Atomkraftwerke in Frankreich: Bei Hitze und Kälte läuft nichts mehr
Die meisten französischen Meiler werden mit Flusswasser gekühlt. Das wird derzeit wieder einmal knapp. Wenn die Trockenheit weiter anhält, müssen bis zu 44 Reaktoren vom Netz.
PARIS taz | Wie Deutschland leidet auch Frankreich unter einer anhaltenden Trockenheit. Von diesem Wassermangel sind nicht nur die Landwirte, die Haushalte und die Industrie betroffen – sondern auch die meisten Atomkraftwerke in Frankreich. Eben diejenigen, die für ihre Kühlung Flusswasser verwenden.
Dieses Kühlwasser stellt rund 60 Prozent des gesamten Wasservolumens dar, das aus Oberflächengewässern entnommen wird. Da das Kühlwasser anschließend wieder in die Flüsse zurückgeleitet wird, werden schnell die Grenzwerte überschritten, die für die Erwärmung des Flusswassers noch erlaubt sind.
Atomkraftgegner wie Stéphane Lhomme vom Observatoire du nucléaire sieht hier die "Achillesferse" der französischen Atomstromproduktion: "Es besteht die Gefahr, dass 44 der 58 Reaktoren in Frankreich abgestellt werden müssen." Besonders kritisch sei die Situation bereits in den Anlagen von Golfech an der Garonne und Civaux an der Vienne.
Schwere Versorgungsengpässe dürften sich erst recht ergeben, weil Frankreich – entgegen einer auch kürzlich von Industrieminister Eric Besson wiederholten – seit 2004 netto mehr elektrischen Strom aus Deutschland bezieht, als es dorthin exportiert.
Der lange Zeit bedingungslose Rückhalt der Franzosen für die Atomstrom-Produktion im Lande bröckelt seit der Reaktorkatastrophe von Fukushima. In einer am Sonntag vom Journal du Dimanche veröffentlichten Umfrage des renommierten Ifop-Instituts sprachen sich 62 Prozent der befragten Franzosen für einen Atomausstieg aus. Wenige Tage nach dem Erdbeben in Japan - das zur Katastrophe von Fukushima führte - waren es gerade mal etwas mehr als die Hälfte (51 Prozent).

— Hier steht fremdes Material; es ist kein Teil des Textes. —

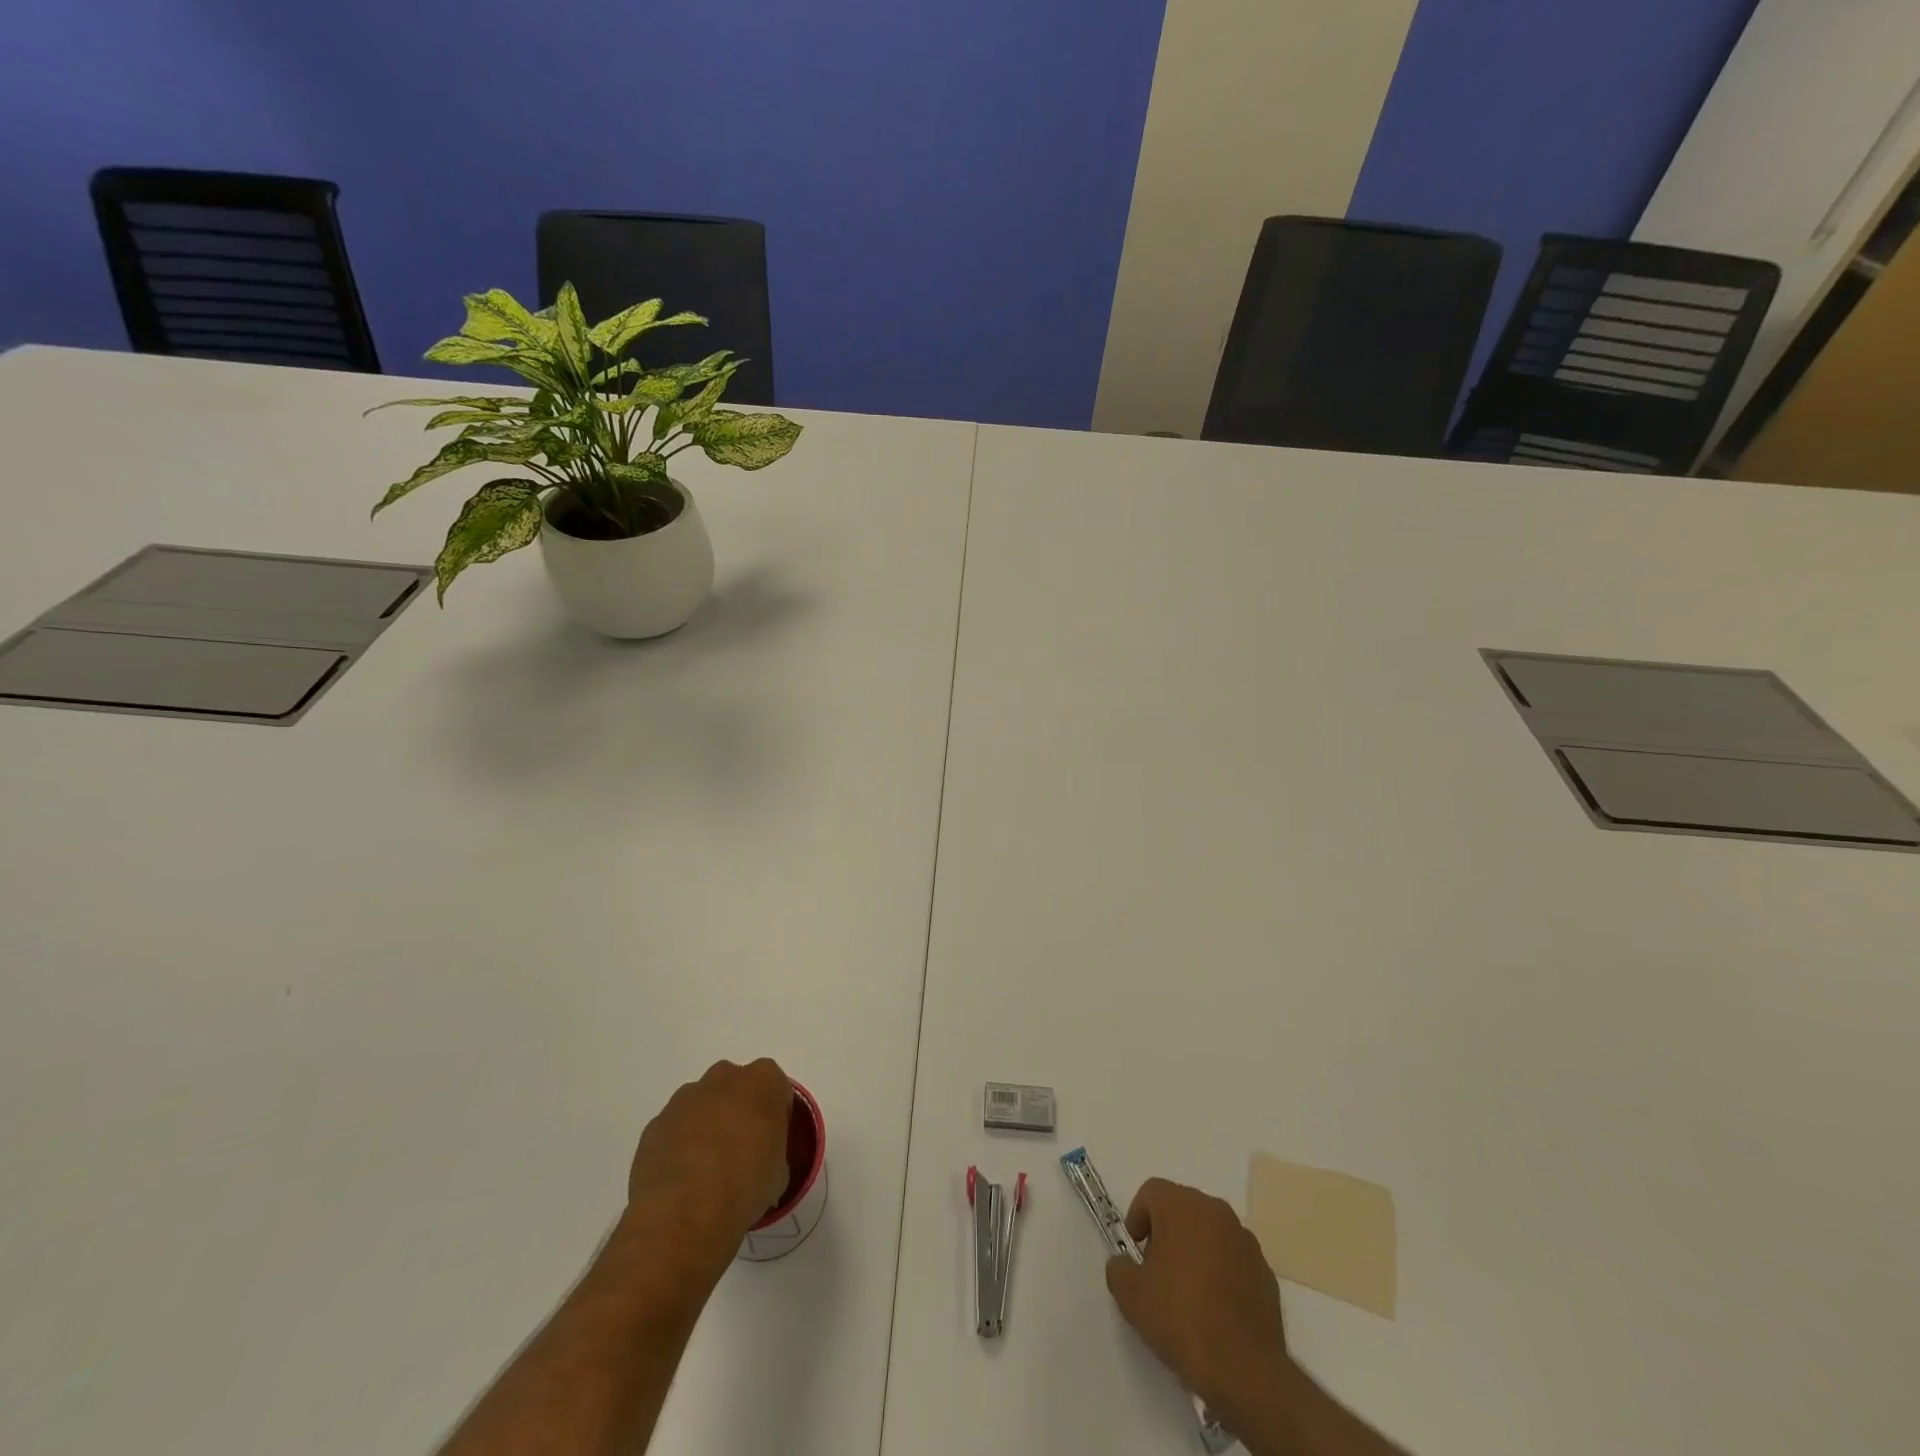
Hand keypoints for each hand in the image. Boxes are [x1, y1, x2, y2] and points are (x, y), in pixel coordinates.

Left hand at [623, 1058, 793, 1270]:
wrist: (684, 1214)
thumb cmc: (746, 1186)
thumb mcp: (780, 1172)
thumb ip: (773, 1150)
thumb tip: (760, 1161)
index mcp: (763, 1081)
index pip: (776, 1088)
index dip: (775, 1116)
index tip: (771, 1143)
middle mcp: (724, 1078)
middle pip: (736, 1088)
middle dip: (738, 1112)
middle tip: (741, 1152)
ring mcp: (685, 1098)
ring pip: (702, 1105)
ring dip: (707, 1127)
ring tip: (707, 1172)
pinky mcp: (656, 1123)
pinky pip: (675, 1129)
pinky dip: (679, 1146)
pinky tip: (682, 1181)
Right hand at [1105, 1178, 1289, 1430]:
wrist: (1244, 1368)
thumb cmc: (1181, 1318)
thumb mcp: (1131, 1296)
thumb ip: (1119, 1269)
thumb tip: (1124, 1263)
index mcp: (1182, 1206)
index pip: (1152, 1191)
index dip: (1137, 1216)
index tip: (1135, 1251)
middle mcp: (1216, 1212)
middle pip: (1183, 1208)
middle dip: (1167, 1232)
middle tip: (1157, 1270)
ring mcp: (1246, 1241)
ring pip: (1211, 1233)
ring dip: (1196, 1250)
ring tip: (1187, 1292)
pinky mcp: (1266, 1273)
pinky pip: (1234, 1260)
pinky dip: (1222, 1273)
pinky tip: (1215, 1309)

Statt wie damals 30 Prozent sind heute nur noch 22 Prozent dafür, dass Frankreich unbeirrt an seinen Meilern festhält, die etwa 80 Prozent der Stromproduktion im Lande decken. Selbst bei den Wählern von Präsident Sarkozys bürgerlichem Lager bröckelt der Rückhalt bei dieser Frage. Aber auch die oppositionellen Sozialisten sind in Gegner und Befürworter der Atomkraft gespalten. (dpa)

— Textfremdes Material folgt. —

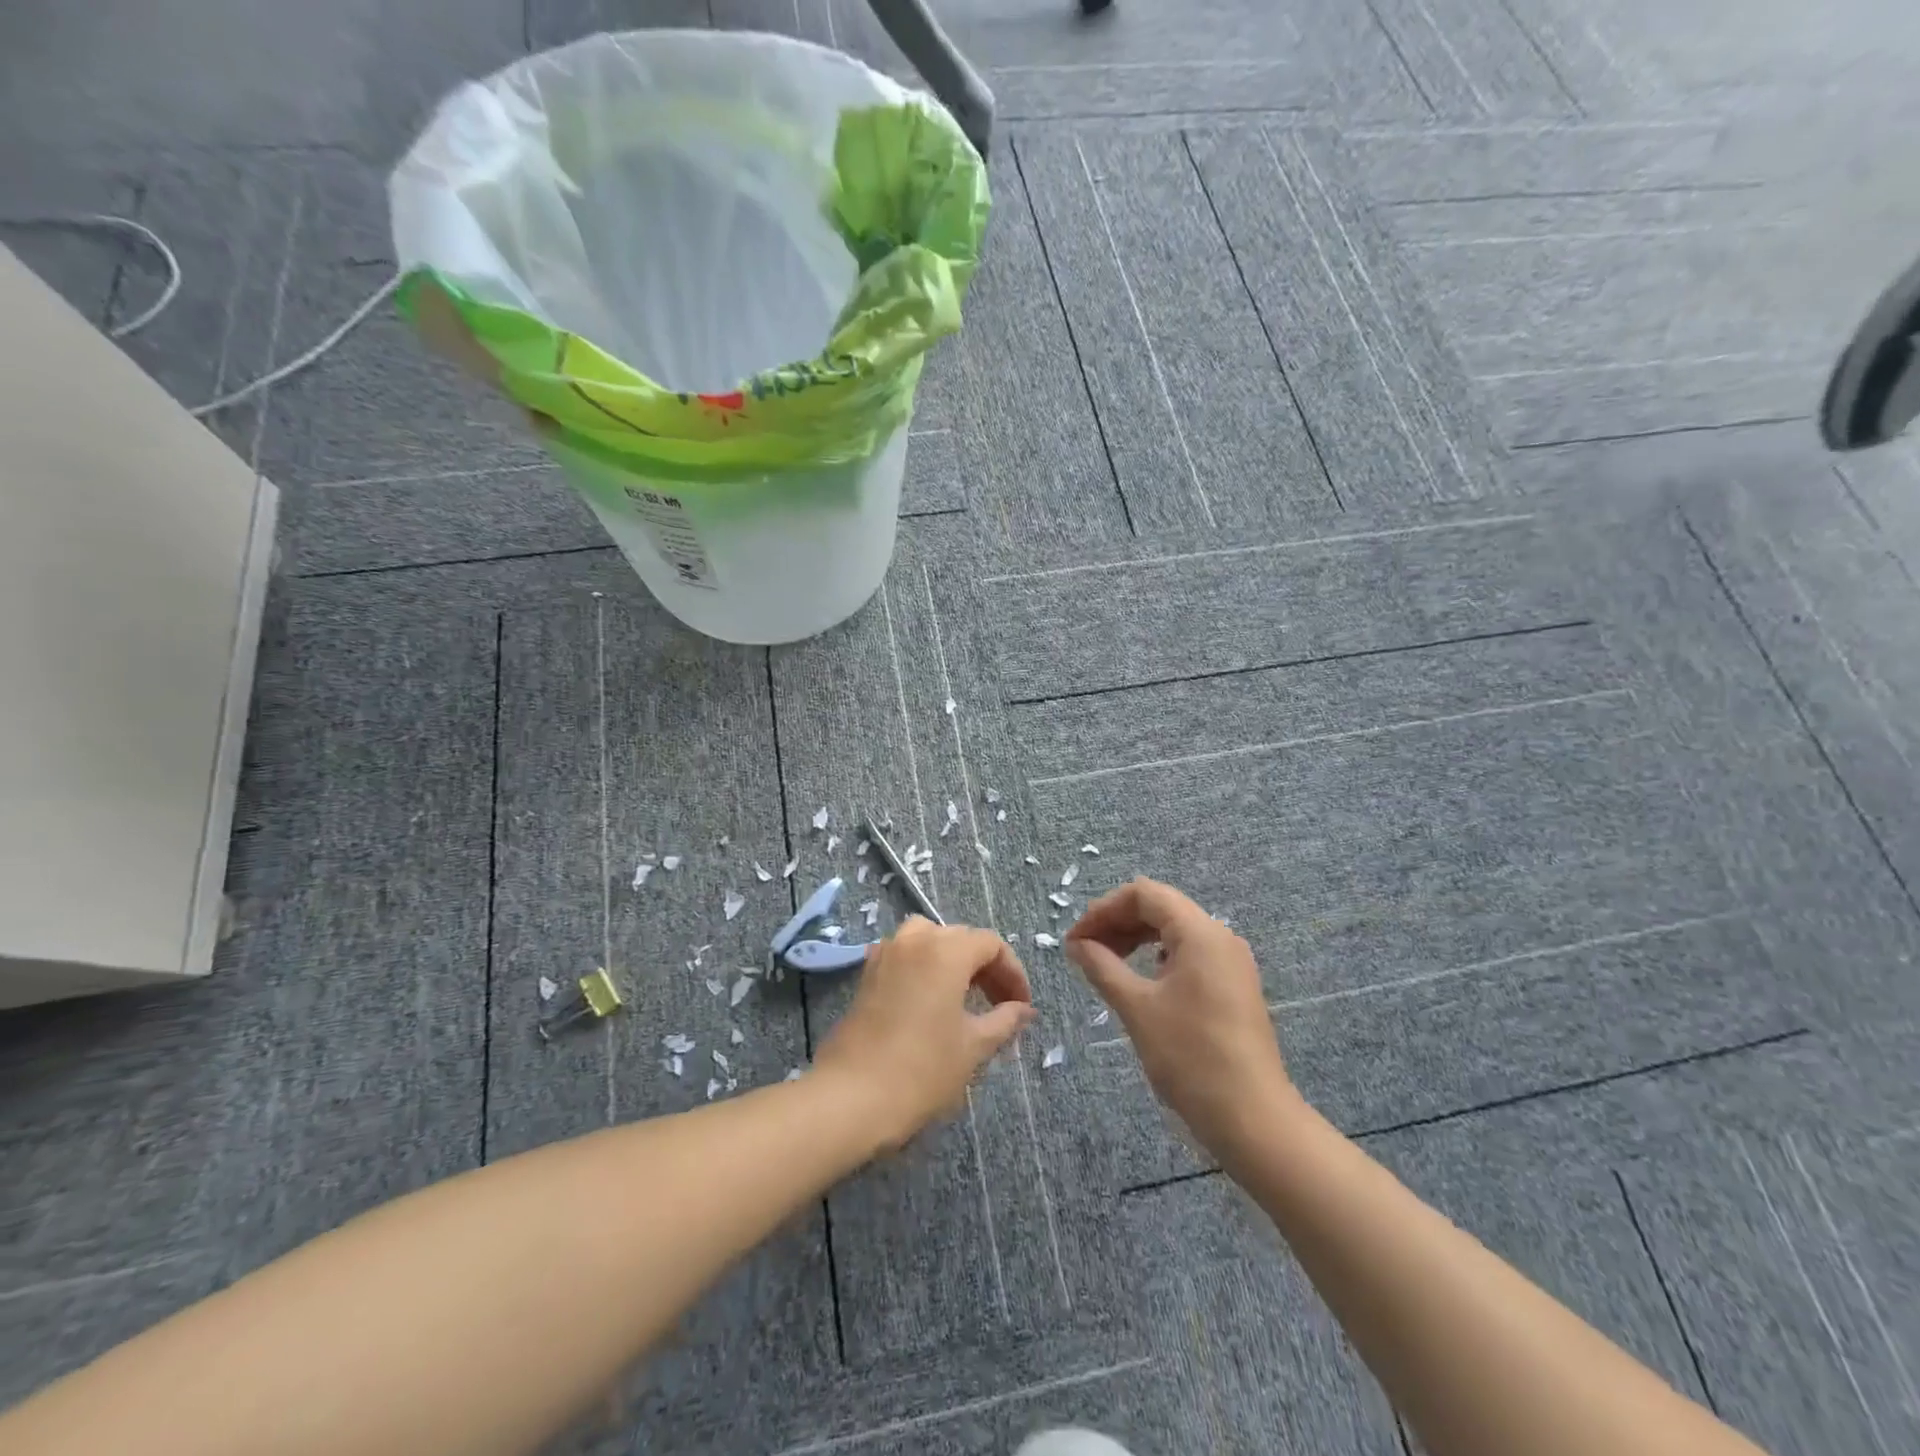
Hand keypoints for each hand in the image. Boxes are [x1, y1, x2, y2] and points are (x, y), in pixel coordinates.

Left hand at [814, 918, 1035, 1150]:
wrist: (852, 1096)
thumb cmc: (922, 1069)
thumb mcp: (973, 1046)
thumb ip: (1004, 1020)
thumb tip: (1024, 1009)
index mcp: (946, 950)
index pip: (991, 944)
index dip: (1013, 972)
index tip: (1022, 1006)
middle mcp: (915, 939)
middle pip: (960, 938)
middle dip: (986, 967)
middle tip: (1001, 1005)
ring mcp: (886, 954)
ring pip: (929, 940)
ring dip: (953, 961)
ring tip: (965, 997)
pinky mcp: (867, 974)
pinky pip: (905, 955)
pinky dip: (924, 967)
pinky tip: (930, 1001)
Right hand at [1066, 878, 1297, 1159]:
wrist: (1252, 1119)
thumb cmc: (1190, 1057)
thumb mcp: (1136, 1007)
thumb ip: (1102, 966)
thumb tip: (1077, 943)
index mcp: (1200, 932)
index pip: (1144, 894)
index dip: (1103, 909)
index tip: (1076, 939)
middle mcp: (1220, 936)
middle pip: (1160, 907)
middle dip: (1118, 922)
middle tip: (1084, 951)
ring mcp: (1231, 962)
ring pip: (1175, 930)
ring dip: (1136, 938)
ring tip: (1106, 963)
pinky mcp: (1234, 985)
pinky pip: (1190, 953)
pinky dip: (1157, 955)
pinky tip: (1142, 979)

Mit der definitiven Schließung von sieben deutschen AKWs verschärfen sich die Probleme. Das gilt übrigens nicht nur für die Hitze im Hochsommer, sondern erst recht auch bei extremen Temperaturschwankungen im Winter: Als das AKW Saint-Laurent gebaut wurde, hatte niemand in Betracht gezogen, dass die Loire gefrieren könnte, die zur Kühlung von vier AKWs dienen muss.
Wie Lhomme erzählt, musste im Januar 1987 der Reaktor A1 in Saint-Laurent notabgeschaltet werden, weil seine Kühlung aus der zugefrorenen Loire nicht mehr möglich war. Nur durch vorschriftswidrige Improvisationen habe der französische Stromkonzern EDF eine dramatische Entwicklung vermeiden können.
Für die Kritiker des Observatoire du nucléaire ist somit der doppelte Beweis erbracht, dass die Atomenergie keine Lösung für die Probleme des Klimawandels darstellt, sondern bei den erwarteten Temperaturausschlägen im Gegenteil gravierende Risiken birgt.
Atomstrom würde keineswegs eine Versorgung mit "günstiger" Energie garantieren, wie dies die Atomkraftlobby in Frankreich verspricht. Jetzt könne "EDF nur noch beten, dass der Regen fällt", um so zu vermeiden, dass die Mär von der zuverlässigen Energiequelle Atomkraft ein weiteres Mal auffliegt, spottet Lhomme.